Clang presents character error too large but Visual Studio compiles normal

3

I'm having trouble understanding why clang presents the error message

  

character too large for enclosing character literal type

when trying to run the code:

char c = 'ç';

While Visual Studio 2015 compiles seamlessly. I know that different compilers can and do have their different implementations. And that ç is outside of the ASCII table, that the numeric value must be greater than 127 so Clang informs that it can not store within type char . But I would still like to know:

Why does not Clang allow me to use 'ç' as a char while Visual Studio allows? Is something predefined in Visual Studio? Any option based on my system language?

Why does Visual Studio return the "correct" value in string functions, as strlen even passing strings with accents?

Example: strlen("opção"); Returns 5 in Visual Studio, I expected the return to be 7 as Clang returns.

    
asked by anonymous 24.06.2016 / 23:08

1 answer

3

First: compiling or working is different from being right. Every programmer should have this very clearly. You did well to ask here to understand why it works or not.

I do not have official information (I found some loose information that indicates this), but I can infer that the Microsoft C compiler, which happens to be used in Visual Studio, is using one-byte character encoding, possibly Windows 1252. This uses an extended ASCII table (which only has 127 characters) allowing for some accented characters. It will not work with characters that are outside this small 255-character table.
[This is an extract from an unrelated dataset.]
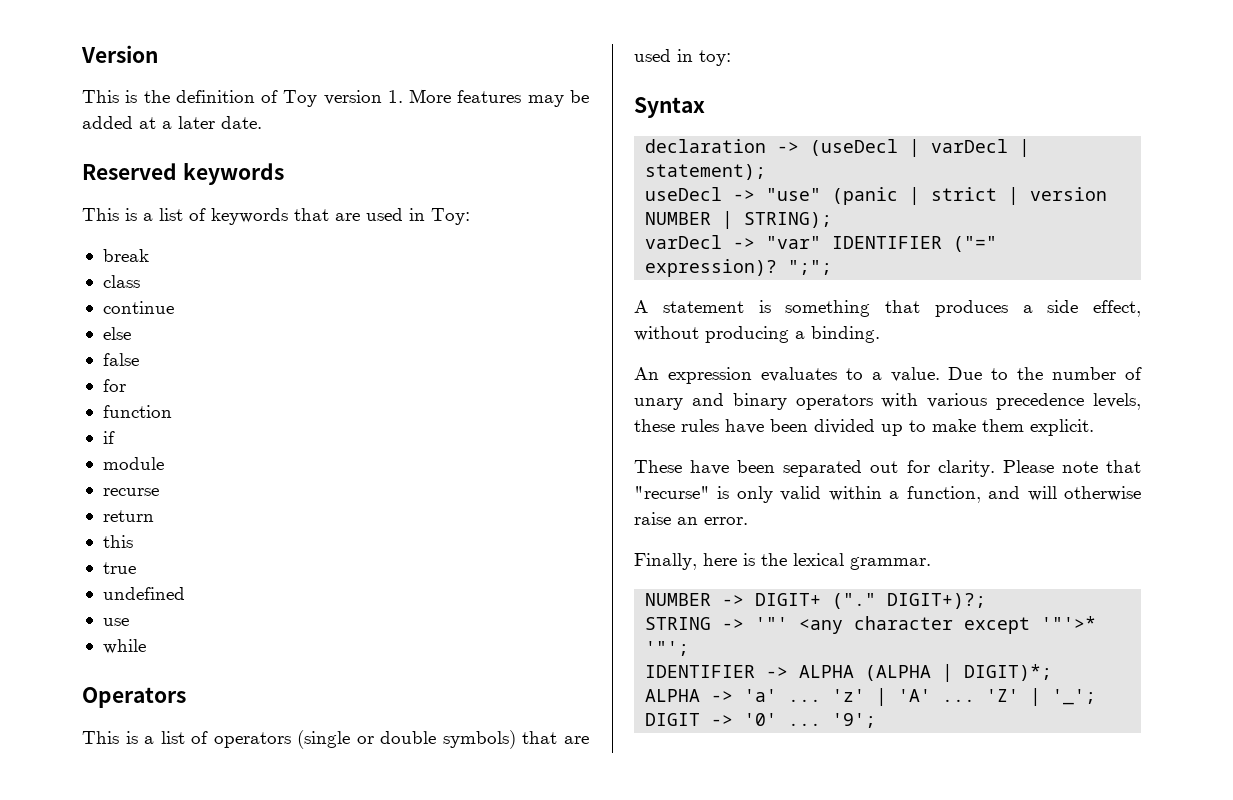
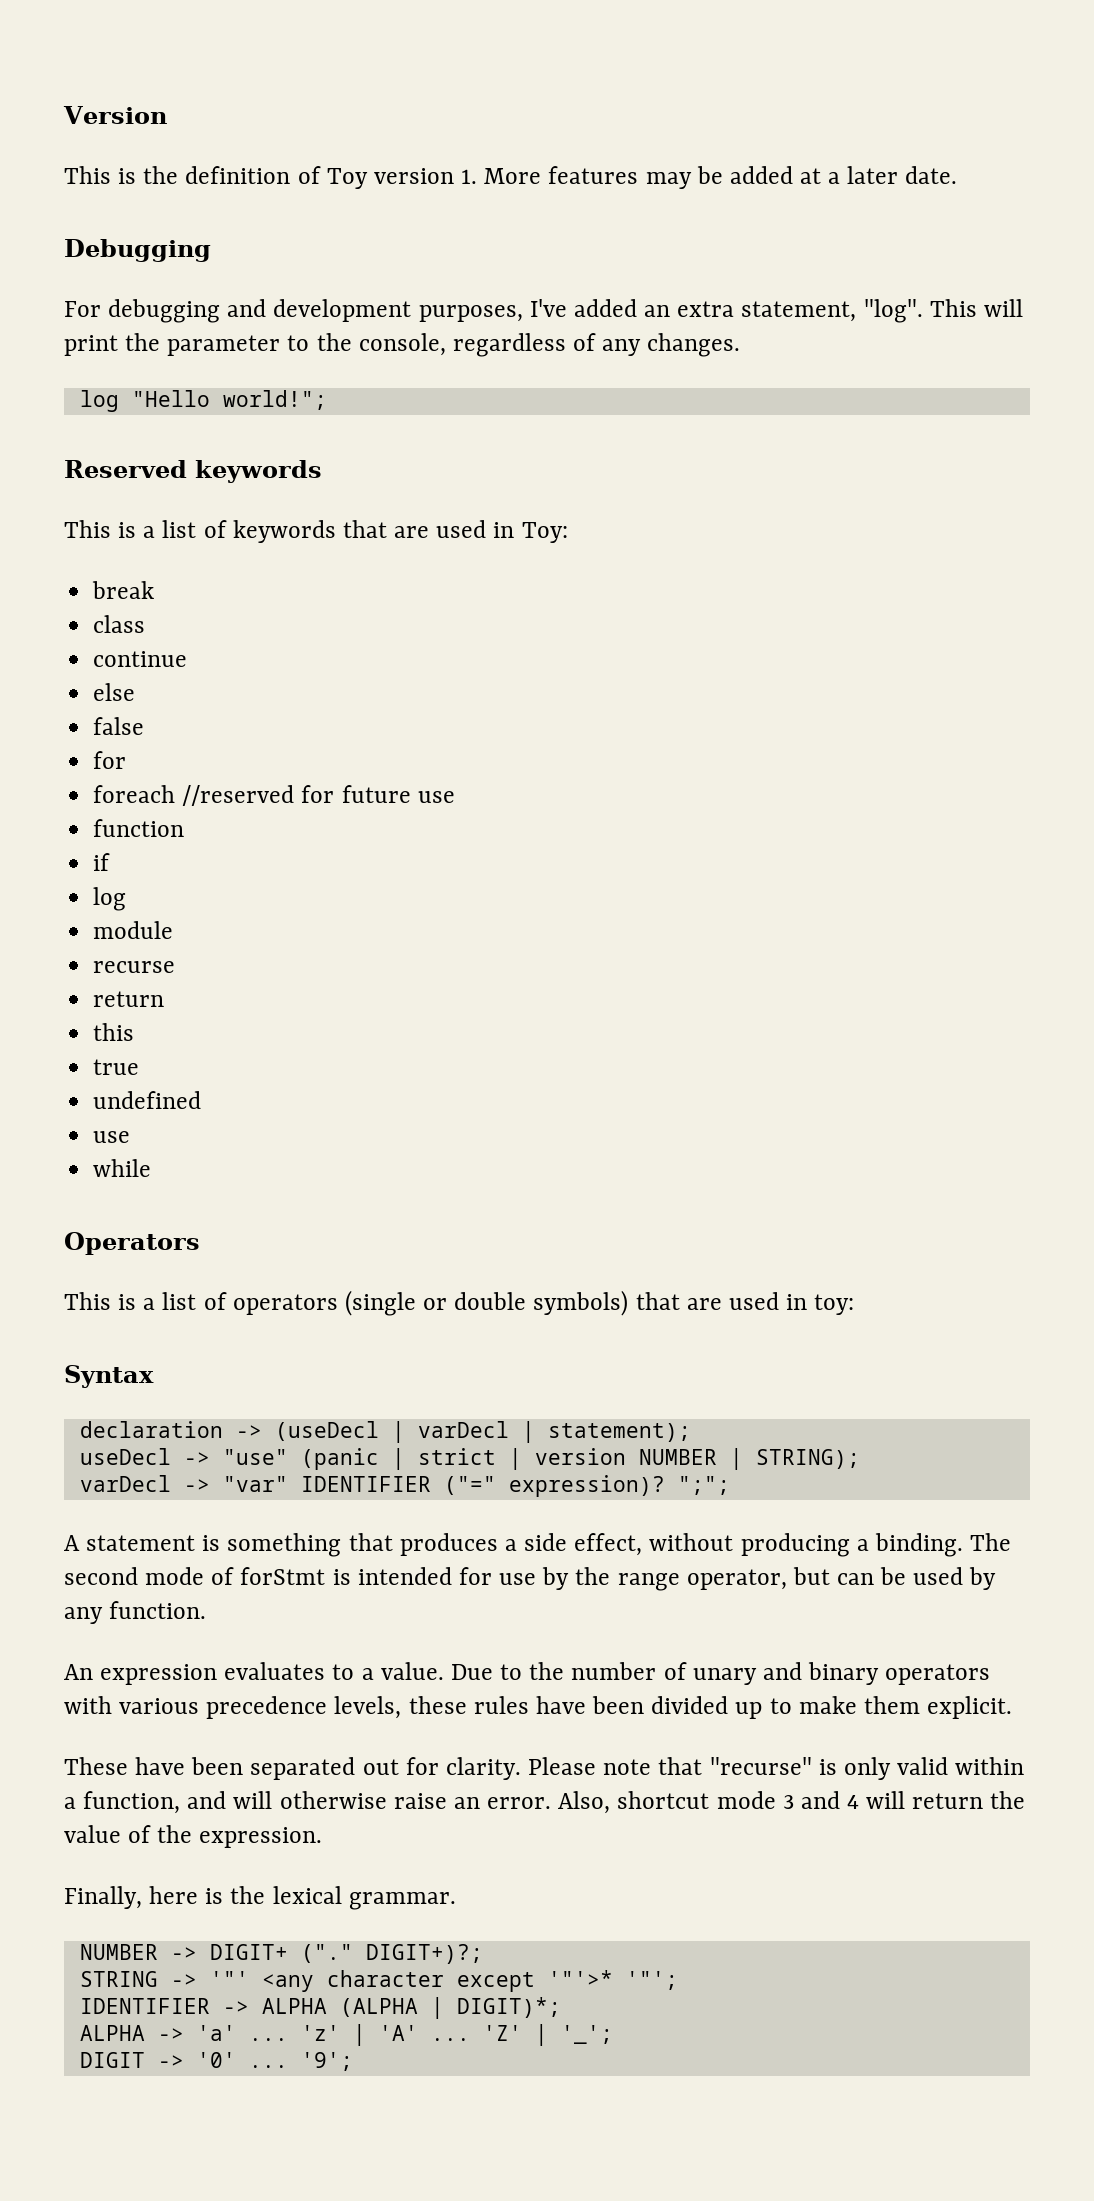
(262, 122) none -> [64,239,211,262] [64,299,1023,323] [64,333,741,357] [79,390,327,412] // Debugging // For debugging and development purposes, I've added an extra statement, "log". This will print the parameter to the console, regardless of any changes. // log "Hello world!";
(126, 385) none -> [93,785,455,806] // foreach //reserved for future use
(115, 437) none -> [93,887,127,911] // log
(880, 334) none -> [970,1533,1012,1551] [64,1567,997,1591] [64,1601,207,1624] The second mode of forStmt is intended for use by the range operator, but can be used by any function.
(748, 521) none -> [558,1791,1026,1814] [64,1825,323,1848] Also, shortcut mode 3 and 4 will return the value of the expression.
Recently the new compiler has better control how to handle it .

It's clear to me that Clang uses UTF-8 by default (I even read in some unofficial places that's it), which is a multi-byte encoding. When using characters other than the ASCII table it must be represented by 2 or more bytes.

This explains why char does not work, after all the C specification clearly states that this type must have 1 byte always.

The function strlen() returns the correct value, after all it is proposed to return the number of bytes, not of characters.

I'd still advise looking through the documentation to see if it's even standard coding.

Use wchar_t to ensure a multi-byte type. Or wstring in C ++.

Read about the C-string multi-byte functions .

    
24.06.2016 / 23:51